■ Exercice écrit 1 ■
Recopiez fidèlement le passage de l'article sur l'Égypte qui va de « Le ministre de » à « dans le dos. ».

Le gouvernement égyptien a annoncé que le trafic ferroviaire au départ et à destination du Caire était interrompu pour éviter que des partisans de Mohamed Morsi se rendent au Caire, et renforcent ainsi les rangs des contestataires.

Selon l'Agence France-Presse, au moins quatre églises de la communauté copte, les chrétiens d'Égypte, ont été incendiés, notamment dans les provinces d'el-Menia et de Sohag (centre). Des militants coptes accusent les partisans de M. Morsi de mener « une guerre de représailles » aux chrétiens. Le patriarche des coptes avait approuvé le coup d'État du 3 juillet.

Le ministre de l'Intérieur a de son côté nié que que deux dirigeants des Frères musulmans, Essam El-Erian et Mohamed El-Beltagi, ont été arrêtés. M. El-Beltagi avait lui-même nié son arrestation quelques heures plus tôt. Il a cependant confirmé que sa fille de 17 ans avait été tuée place Rabia al-Adawiya, après avoir reçu une balle dans la poitrine et une dans le dos.

Réprobations internationales

Le secrétaire d'État américain John Kerry a jugé que les évènements de mercredi étaient « lamentables » et constituaient « un grave coup porté à la réconciliation et aux espoirs du peuple égyptien pour une transition démocratique ».

■ Exercice écrit 2 ■
Présentez sous forme de liste numérotée les lignes des entrées, depuis le début des entrées jusqu'à la ligne contenant « [942, 995, 970, 1006] StreetNumber: 723 » incluse, en omettant les lignes vides.

■ Extraits de données ■
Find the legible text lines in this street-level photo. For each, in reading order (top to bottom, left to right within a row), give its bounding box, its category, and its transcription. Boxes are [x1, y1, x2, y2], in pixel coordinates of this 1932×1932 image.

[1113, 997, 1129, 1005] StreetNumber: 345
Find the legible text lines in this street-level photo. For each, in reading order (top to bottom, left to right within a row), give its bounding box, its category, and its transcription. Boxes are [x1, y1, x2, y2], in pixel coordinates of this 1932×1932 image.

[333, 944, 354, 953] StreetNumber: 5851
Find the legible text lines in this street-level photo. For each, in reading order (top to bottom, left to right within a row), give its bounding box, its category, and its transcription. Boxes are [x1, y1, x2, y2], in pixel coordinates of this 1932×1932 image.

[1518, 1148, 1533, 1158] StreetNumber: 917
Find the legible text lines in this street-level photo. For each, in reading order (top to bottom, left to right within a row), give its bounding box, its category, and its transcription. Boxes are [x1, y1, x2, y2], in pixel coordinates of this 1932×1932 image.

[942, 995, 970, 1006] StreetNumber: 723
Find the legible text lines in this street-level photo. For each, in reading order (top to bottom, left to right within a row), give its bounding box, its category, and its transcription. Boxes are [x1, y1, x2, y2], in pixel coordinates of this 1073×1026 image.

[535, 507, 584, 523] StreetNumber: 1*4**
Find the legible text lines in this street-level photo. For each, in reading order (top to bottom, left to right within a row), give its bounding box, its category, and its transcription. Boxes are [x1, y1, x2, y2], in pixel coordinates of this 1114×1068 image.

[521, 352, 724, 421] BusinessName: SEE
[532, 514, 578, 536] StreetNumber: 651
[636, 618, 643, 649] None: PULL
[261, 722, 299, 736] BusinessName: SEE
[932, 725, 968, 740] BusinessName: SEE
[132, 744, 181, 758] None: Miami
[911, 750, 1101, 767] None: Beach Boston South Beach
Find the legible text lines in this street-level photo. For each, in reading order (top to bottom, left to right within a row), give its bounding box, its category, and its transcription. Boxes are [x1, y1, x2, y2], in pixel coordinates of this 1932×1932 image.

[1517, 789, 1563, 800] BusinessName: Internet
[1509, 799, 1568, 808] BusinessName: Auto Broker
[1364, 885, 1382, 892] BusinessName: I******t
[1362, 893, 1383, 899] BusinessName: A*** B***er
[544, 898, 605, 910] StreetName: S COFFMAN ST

■ Réponse attendue 1 ■
Le ministre de l'Intérieur a de son côté nié que que deux dirigeants des Frères musulmans, Essam El-Erian et Mohamed El-Beltagi, ont été arrêtés. M. El-Beltagi avait lui-même nié son arrestation quelques heures plus tôt. Il a cependant confirmé que sa fille de 17 ans avait été tuée place Rabia al-Adawiya, après avoir reçu une balle dans la poitrine et une dans le dos.

■ Réponse attendue 2 ■
1. Find the legible text lines in this street-level photo. For each, in reading order (top to bottom, left to right within a row), give its bounding box, its category, and its transcription. Boxes are [x1, y1, x2, y2], in pixel coordinates of this 1932×1932 image.
2. [1113, 997, 1129, 1005] StreetNumber: 345
3. Find the legible text lines in this street-level photo. For each, in reading order (top to bottom, left to right within a row), give its bounding box, its category, and its transcription. Boxes are [x1, y1, x2, y2], in pixel coordinates of this 1932×1932 image.
4. [333, 944, 354, 953] StreetNumber: 5851
5. Find the legible text lines in this street-level photo. For each, in reading order (top to bottom, left to right within a row), give its bounding box, its category, and its transcription. Boxes are [x1, y1, x2, y2], in pixel coordinates of this 1932×1932 image.
6. [1518, 1148, 1533, 1158] StreetNumber: 917
7. Find the legible text lines in this street-level photo. For each, in reading order (top to bottom, left to right within a row), give its bounding box, its category, and its transcription. Boxes are [x1, y1, x2, y2], in pixel coordinates of this 1932×1932 image.
8. [942, 995, 970, 1006] StreetNumber: 723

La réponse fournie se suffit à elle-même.